**DOCUMENT EXTRACT**
+ + + +
Take a walk on the Wilde side with UT's witty, gender-bending Earnest

Score one for rapidity. UT's production of Oscar Wilde's The Importance of Being Earnest knows no bound to its speedy upward trajectories. Its actors rattle off classic one-liners and unforgettable Wildesque dialogue with such fleeting abandon that one feels privileged to hear brilliance and inadequate to resist being dominated by it. I left the theater thankful I had read the script just hours before, lest I lose myself in Wilde's satirical cleverness and incisive social criticism, entirely unable to re-visualize it for my own enjoyment

First-year in the College Harry Nangle debuts admirably as Jack Worthing, Wilde's hapless protagonist. Jack, suitor to the lovely Gwendolyn Fairfax (played expressively by second-year Emily Boyd), undergoes such swings of disposition that his anger, frustration, awkwardness, cynicism, and overt fear of Gwendolyn's domineering mother Lady Bracknell seem to usurp his character. His cynicism is infused at each twist of the plot with revealing facial expressions, discontinuous bodily gestures, and stutteringly elegant bursts of monologue. In short, Nangle handles the difficult role quite well.

A moment that perfectly captures Nangle's performance comes while countered in the first scene against the witticisms of colleague Algernon Montcrieff, played by first-year Michael Stevens, also making his UT debut. Nangle saves the forced and contrived beginnings of the scene by imbuing his character with that scintillation of expression that should be so demanded of actors. When his Jack informs Algernon that he has invented a fake brother—Earnest—to serve as a pretext for evading the vacuous countryside in favor of cosmopolitan London, he launches into an overly defensive discourse on why he has invented Earnest, why this is a good thing, and what he proposes to do with his creation. He ends his mouthful, exasperated and matter-of-factly, with a "that is the whole truth, pure and simple."

Prior to third-year Chris Martin's entrance as Lady Bracknell, Stevens's Algernon leaves a bit to be desired. The scene's forced quality comes from Stevens having deftly memorized Algernon's brilliant Lord Henry-esque lines without having attached to them the authority so stipulated by their nature. His Algernon seems too capricious, too goofy, too undistinguished. Scene one almost seems to demand that Algernon exhibit not just the dexterity of speech that Wilde's Lord Henry shows in Dorian Gray, but also the impression that he owns the scene against the bumbling insecurity of poor Jack.
+ + + +
**DATA PROVIDED**
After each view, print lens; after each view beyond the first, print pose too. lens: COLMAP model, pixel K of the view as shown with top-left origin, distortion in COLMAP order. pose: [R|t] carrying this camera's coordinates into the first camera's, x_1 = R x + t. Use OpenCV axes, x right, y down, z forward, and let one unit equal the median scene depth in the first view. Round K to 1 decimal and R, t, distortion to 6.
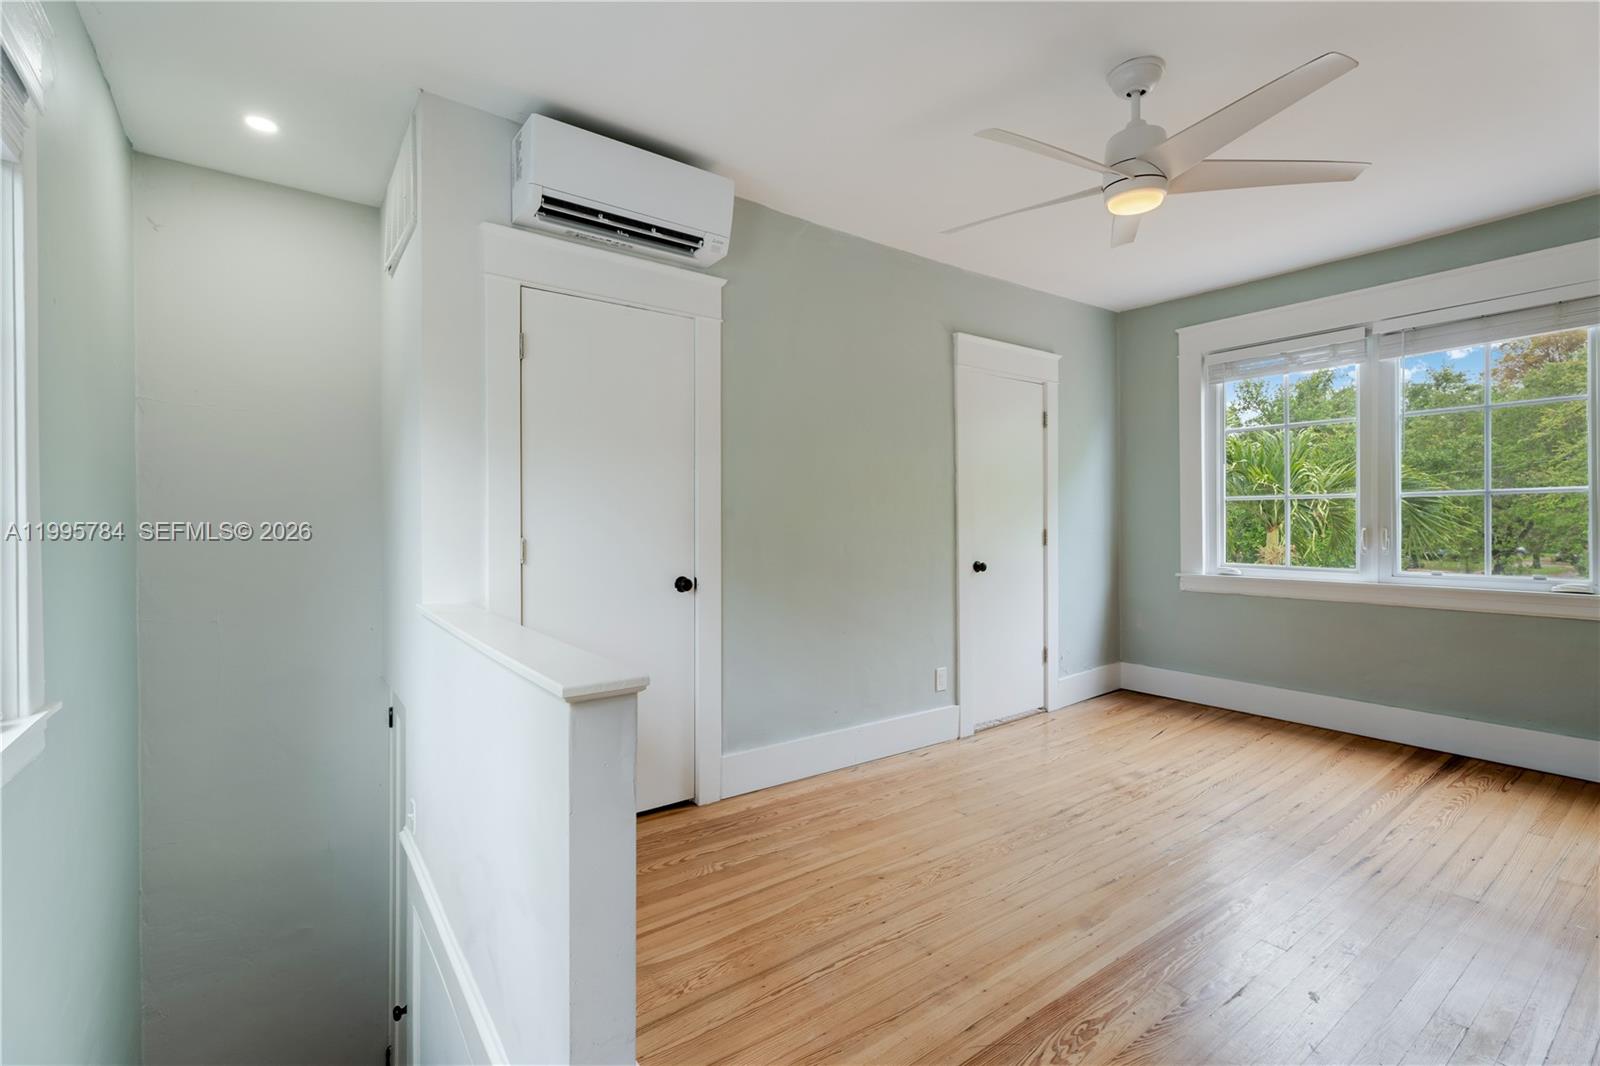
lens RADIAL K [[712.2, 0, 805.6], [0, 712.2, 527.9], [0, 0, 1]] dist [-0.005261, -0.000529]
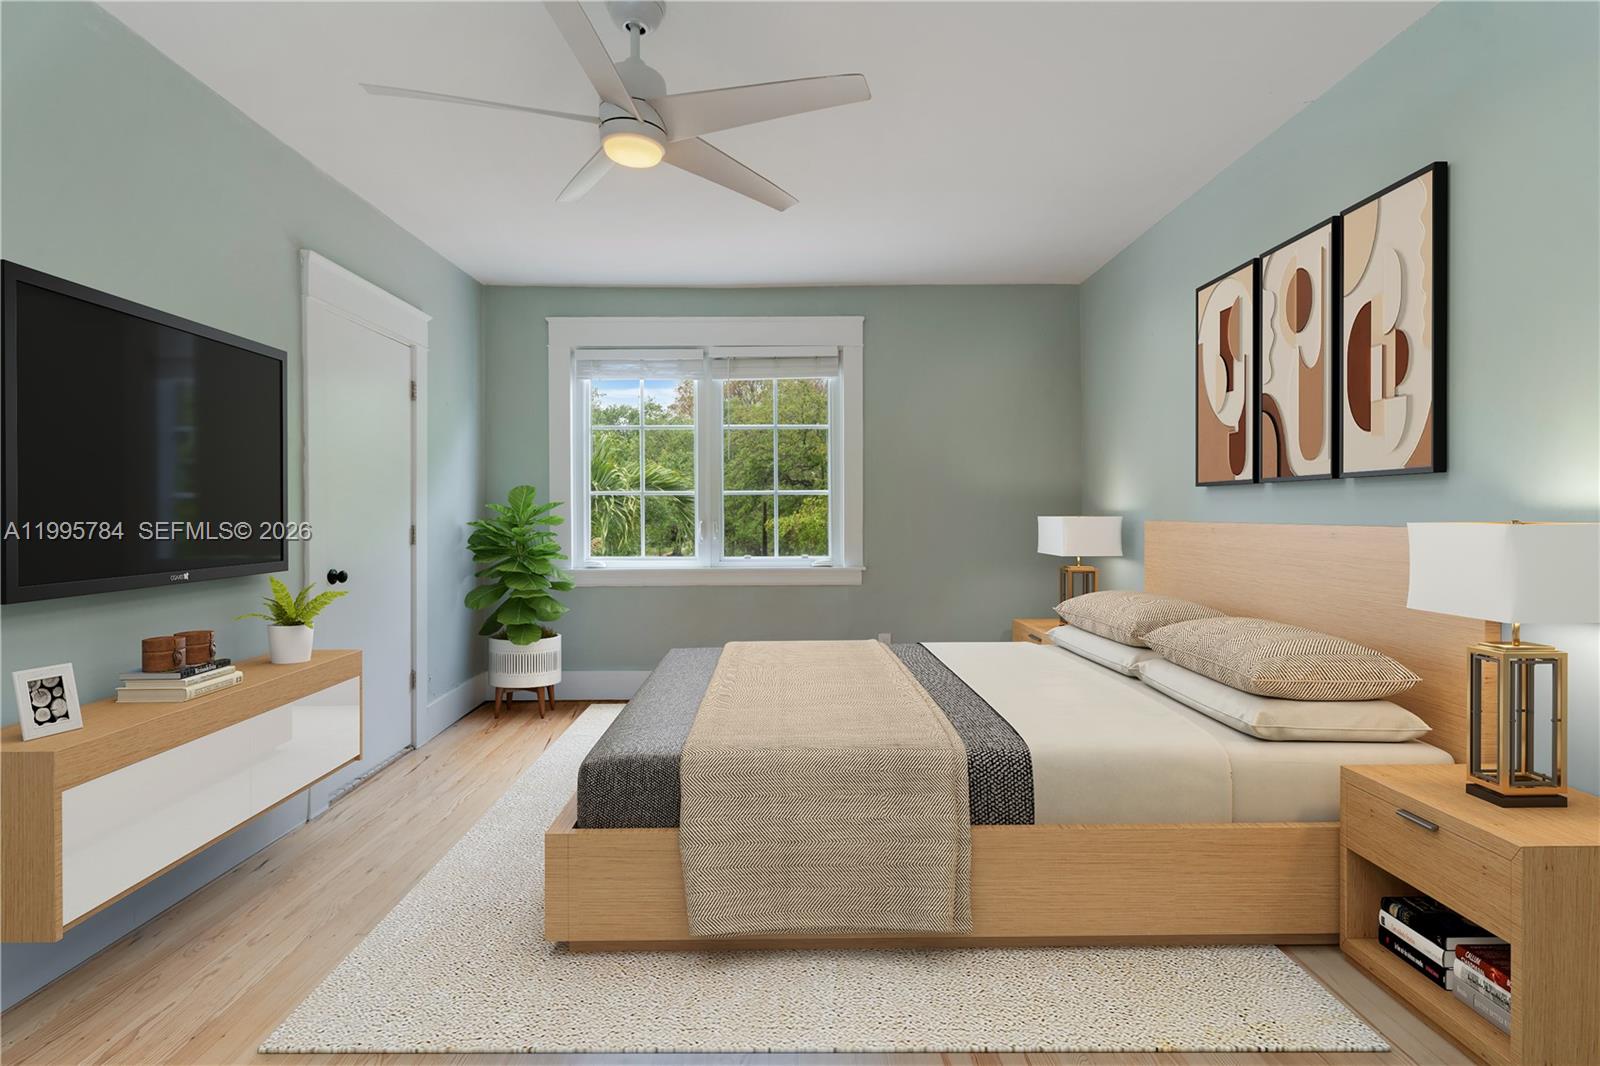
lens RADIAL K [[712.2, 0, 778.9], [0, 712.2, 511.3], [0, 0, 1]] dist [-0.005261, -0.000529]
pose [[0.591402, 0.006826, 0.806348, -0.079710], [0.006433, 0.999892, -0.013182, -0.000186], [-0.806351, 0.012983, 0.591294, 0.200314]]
+ + + +
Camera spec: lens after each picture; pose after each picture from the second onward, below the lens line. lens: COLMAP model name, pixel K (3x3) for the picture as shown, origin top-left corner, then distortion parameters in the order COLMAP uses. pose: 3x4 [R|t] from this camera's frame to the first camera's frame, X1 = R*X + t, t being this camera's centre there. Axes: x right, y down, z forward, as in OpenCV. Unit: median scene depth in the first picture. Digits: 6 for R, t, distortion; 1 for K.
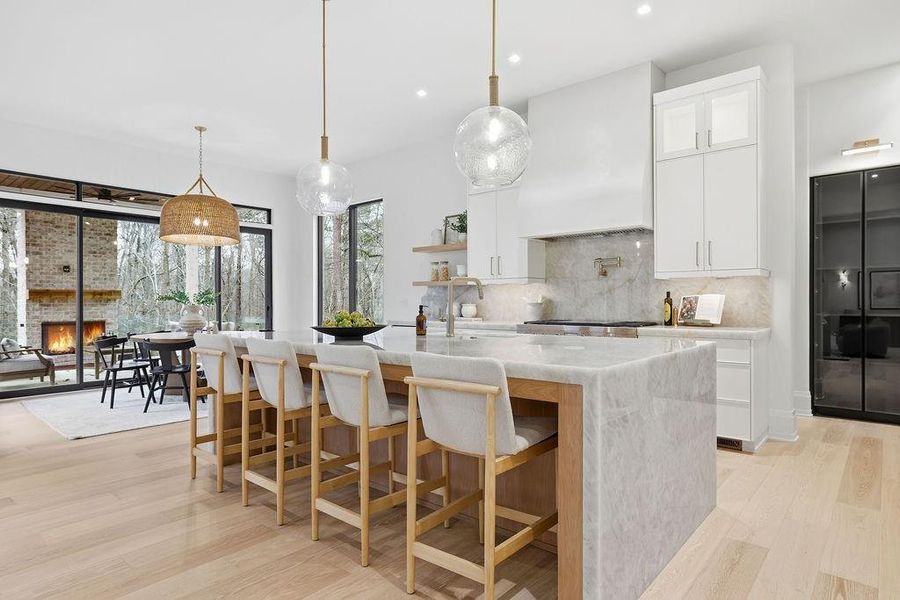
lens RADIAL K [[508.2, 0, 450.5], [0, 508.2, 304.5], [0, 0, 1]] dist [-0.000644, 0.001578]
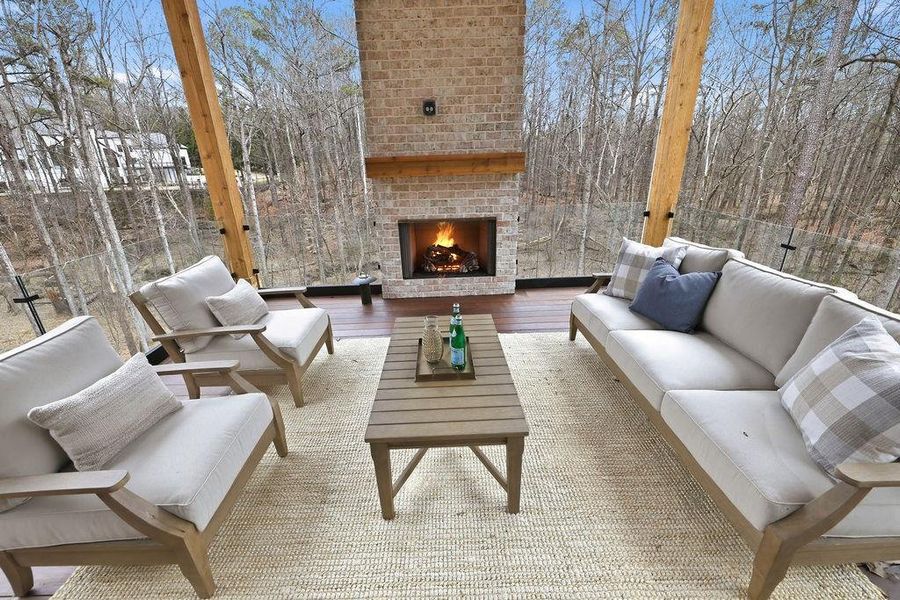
+ + + +
**ASSIGNMENT A**
Transcribe a passage from the review of Earnest, beginning at the words "Prior to third-year" and stopping after "of poor Jack.".
**ASSIGNMENT B**
In the review of Earnest, who plays Lady Bracknell?
**ASSIGNMENT C**
Take the review of Earnest further, picking up after its last sentence.

**EXERCISE RESULT A**
Prior to third-year Chris Martin's entrance as Lady Bracknell, Stevens's Algernon leaves a bit to be desired. The scene's forced quality comes from Stevens having deftly memorized Algernon's brilliant Lord Henry-esque lines without having attached to them the authority so stipulated by their nature. His Algernon seems too capricious, too goofy, too undistinguished. Scene one almost seems to demand that Algernon exhibit not just the dexterity of speech that Wilde's Lord Henry shows in Dorian Gray, but also the impression that he owns the scene against the bumbling insecurity of poor Jack.

**EXERCISE RESULT B**
Third-year Chris Martin.

**EXERCISE RESULT C**
Perhaps his Austin Powers-like entrance at the play's commencement struck a cord of discontentment for me. Or perhaps the way that Stevens's lines rolled effortlessly and inexpressively down his chin left me wanting something more. I almost felt like Manservant Lane (played by fourth-year in the College Keith Skretch, who also takes the role of country bumpkin Butler Merriman, a role that is worth the $10 admission fee) added more in the way of expressive authenticity than did Stevens's Algernon, who clearly had the more favorable lines. By the time Lady Bracknell so mercifully arrived in scene one, I had made up my mind that Stevens seemed more reminiscent of Saturday Night Live's Tim Meadows-fashioned Ladies' Man character than a self-contained yet significant, cynical Brit.

Enter Lady Bracknell, however, and the show reaches a full gallop. Stevens is suddenly on key with his disposition and timing. The nasally booming voice of Martin's Bracknell sends Jack into fearful convulsions, while the audience erupts in laughter as diatribe after self-righteous diatribe spews forth from the portly "woman," a performance that would leave most theater laymen out of breath. The part could have only been played by a talented veteran, and Martin does, of course, a magnificent job. No amount of critical accolade in our humble publication will do justice to his performance. Just slap down the $10 and take a worthwhile peek.

Before I conclude, let me just say that UT's favorite coppertop Ian Romain's brief cameo as the gardener is one of the show's more memorable moments. The theatrical clip, while brief, shows promise, and I hope to see Ian in future UT extravaganzas.

The Importance of Being Earnest is playing on Friday and Saturday at 8 p.m. in the Francis X. Kinahan Third Floor Theater. Go have a ball, and do be so gracious as to thank the director, fourth-year Jack Tamburri.